Pioneer Works is “an artist and scientist-led cultural center in Red Hook, Brooklyn that fosters innovative thinking through the visual and performing arts, technology, music, and science.” It’s a cool place: if you’re in the New York area, check them out! Among many other activities, they host a series called “Picture This,” in which scientists ruminate over scientific images that they particularly like. My own contribution to this series has just come out, in which I expound upon the importance and meaning of this graph from the CMS experimental collaboration at the Large Hadron Collider [LHC]. (The ATLAS experimental collaboration at the LHC has made essentially identical images.)
The point of the article is to emphasize the relation between the spikes seen in this graph and the images of musical frequencies that one might see in a recording studio (as in this image from this paper). The similarity is not an accident.

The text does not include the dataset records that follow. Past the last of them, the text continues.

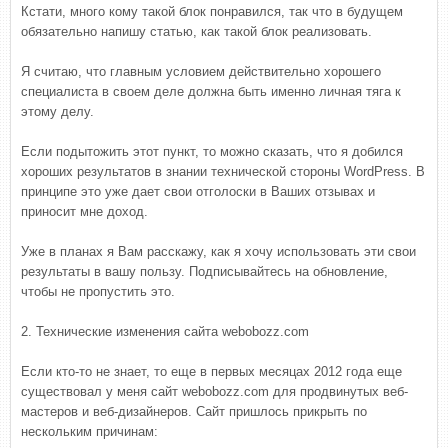
Кстати, много кому такой блок понравился, так что в будущем
обязательно напишу статью, как такой блок реализовать.
Я считаю, что главным условием действительно хорошего
специалиста в своем деле должна быть именно личная тяга к
этому делу.
Если подытожить этот пункт, то можно сказать, что я добился
хороших результатов в знании технической стороны WordPress. В
принципе это уже дает свои отголоски в Ваших отзывах и
приносит мне доход.
Уже в планах я Вам расскажу, как я хочу использовать эти свои
результаты в вашу пользу. Подписывайтесь на обновление,
чтобы не пропустить это.
2. Технические изменения сайта webobozz.com
Если кто-то не знает, то еще в первых месяцах 2012 года еще
существовал у меня сайт webobozz.com для продвинутых веб-
мастеров и веб-дизайнеров. Сайт пришлось прикрыть по
нескольким причинам:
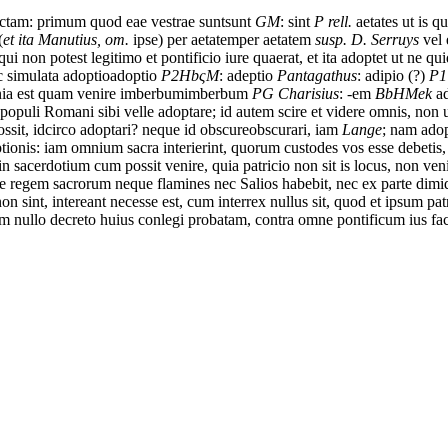
actam:
primum
quod
eae
vestrae
sunt
sunt
GM
: sint
P rell.
aetates
ut
is
qu
(
et ita Manutius, om.
ipse)
per
aetatem
per aetatem
susp. D. Serruys
vel 
qui
non
potest
legitimo
et
pontificio
iure
quaerat,
et
ita
adoptet
ut
ne
qui
c
simulata
adoptio
adoptio
P2Hb
ς
M
: adeptio
Pantagathus
: adipio (?)
P1
ia
est
quam
venire
imberbum
imberbum
PG Charisius
: -em
BbHMek
a
populi
Romani
sibi
velle
adoptare;
id
autem
scire
et
videre
omnis,
non
ossit,
idcirco
adoptari?
neque
id
obscure
obscurari, iam
Lange
;
nam
ado
tionis:
iam
omnium
sacra
interierint,
quorum
custodes
vos
esse
debetis,
in
sacerdotium
cum
possit
venire,
quia
patricio
non
sit
is
locus,
non
ven
e
regem
sacrorum
neque
flamines
nec
Salios
habebit,
nec
ex
parte
dimi
non
sint,
intereant
necesse est
,
cum
interrex
nullus
sit,
quod
et
ipsum
pat
em
nullo
decreto
huius
conlegi
probatam,
contra
omne
pontificum
ius
fa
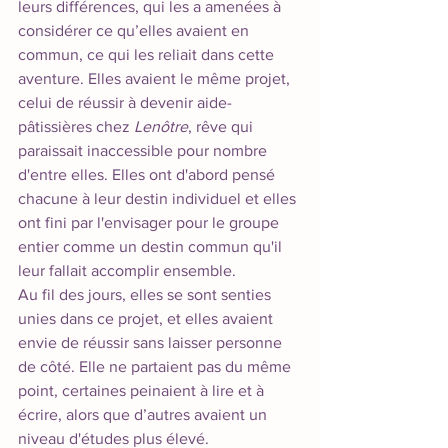
leurs différences, qui les a amenées à 
considérer ce qu’elles avaient en 
commun, ce qui les reliait dans cette 
aventure. Elles avaient le même projet, 
celui de réussir à devenir aide-
pâtissières chez
 Lenôtre
, rêve qui 
paraissait inaccessible pour nombre 
d'entre elles. Elles ont d'abord pensé 
chacune à leur destin individuel et elles 
ont fini par l'envisager pour le groupe 
entier comme un destin commun qu'il 
leur fallait accomplir ensemble. 
Au fil des jours, elles se sont senties 
unies dans ce projet, et elles avaient 
envie de réussir sans laisser personne 
de côté. Elle ne partaient pas du même 
point, certaines peinaient à lire et à 
écrire, alors que d’autres avaient un 
niveau d'études plus élevé. 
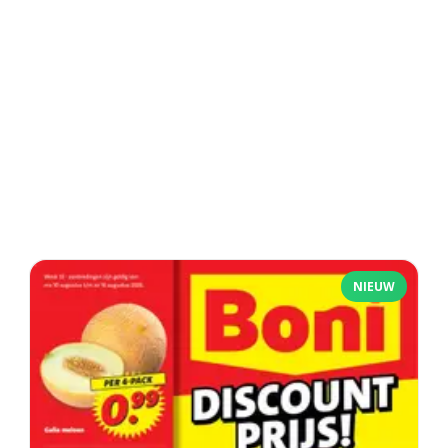
NIEUW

Each of the two biggest spikes is a sign of an elementary “particle”; the Z boson is the left-most spike, and the Higgs boson is the central spike. What is spiking is the probability of creating such a particle as a function of the energy of some sort of physical process (specifically, a collision of objects that are found inside protons), plotted along the horizontal axis. But energy E is related to the mass m of the “particle” (via E=mc2) and it is simultaneously related to the frequency f of the vibration of the “particle” (via the Planck-Einstein equation E = hf)… and so this really is a plot of frequencies, with spikes reflecting cosmic resonances analogous to the resonances of musical instruments. [If you find this interesting and would like more details, it was a major topic in my book.]
The title of the article refers to the fact that the Z boson and Higgs boson frequencies are out of tune, in the sense that if you slowed down their frequencies and turned them into sound, they’d be dissonant, and not very nice to listen to. The same goes for all the other frequencies of the elementary “particles”; they’re not at all in tune. We don’t know why, because we really have no idea where any of these frequencies come from. The Higgs field has a major role to play in this story, but so do other important aspects of the universe that remain completely mysterious. And so this image, which shows astonishingly good agreement between theoretical predictions (colored regions) and LHC data (black dots), also reveals how much we still don’t understand about the cosmos.